ASU professor tapped for USDA genetics panel

April 5, 2007

By hammersmith

[Source: Ty Young, Business Journal of Phoenix] — An Arizona State University professor has been appointed to a federal panel that will make recommendations about the future of genetically engineered agricultural products. Guy Cardineau from ASU’s Biodesign Institute and the Sandra Day O’Connor College of Law was appointed by U.S. Secretary of Agriculture Mike Johanns to the U.S. Department of Agriculture Advisory Committee on Biotechnology and 21st Century Agriculture. The 18-member board was created in 2003 to investigate the potential uses and further developments in agricultural biotechnology.

Cardineau has been involved with numerous agricultural biotechnology patents, including insect-resistant corn and herbicide-tolerant cotton. He is responsible for the first plant-made vaccine, which was made from tobacco, and is working on similar tomato-based pharmaceuticals for the plague and Norwalk disease. “I understand the technology and am not afraid of it,” he said in a statement. “Science is a big, dark room, and people are very often afraid of the dark. I do believe the technology is beneficial, and I think it’s safe, but I understand there are issues to it.”

With more than 50 agricultural biotechnology-based patents affiliated with his work, the university is proud to have Cardineau on board, said Gary Marchant, an ASU law professor and executive director of the law, science and technology center. “It will confirm his status as one of the nation’s leading experts on the science, policy and law of biotechnology,” he said in a statement. “And the experience and knowledge he gains from participating in the deliberations on biotechnology policy at the highest levels in the U.S. government will further benefit our students.”

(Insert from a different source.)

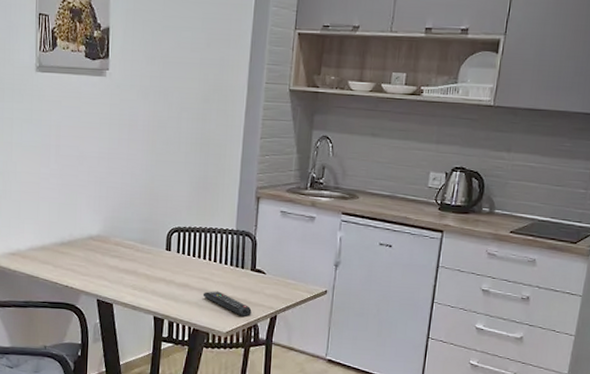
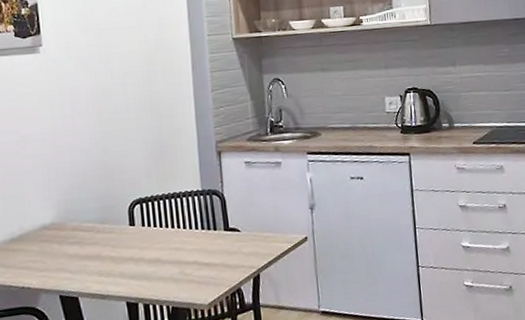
remote control: present [202,291,252,317] -> none [176,260,233,283]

Cardineau is a former researcher for Dow AgroSciences and has more than 20 years working with agricultural biotechnology. Because of his history in both academia and industry, he understands the value of the research and the economic potential of the science, Cardineau told The Business Journal recently. “I’ve seen it from both sides,” he said. “There is definitely more to it than just keeping the science in the lab. You have to put it to use.” Cardineau joined The Biodesign Institute in 2002 and the law college in 2003.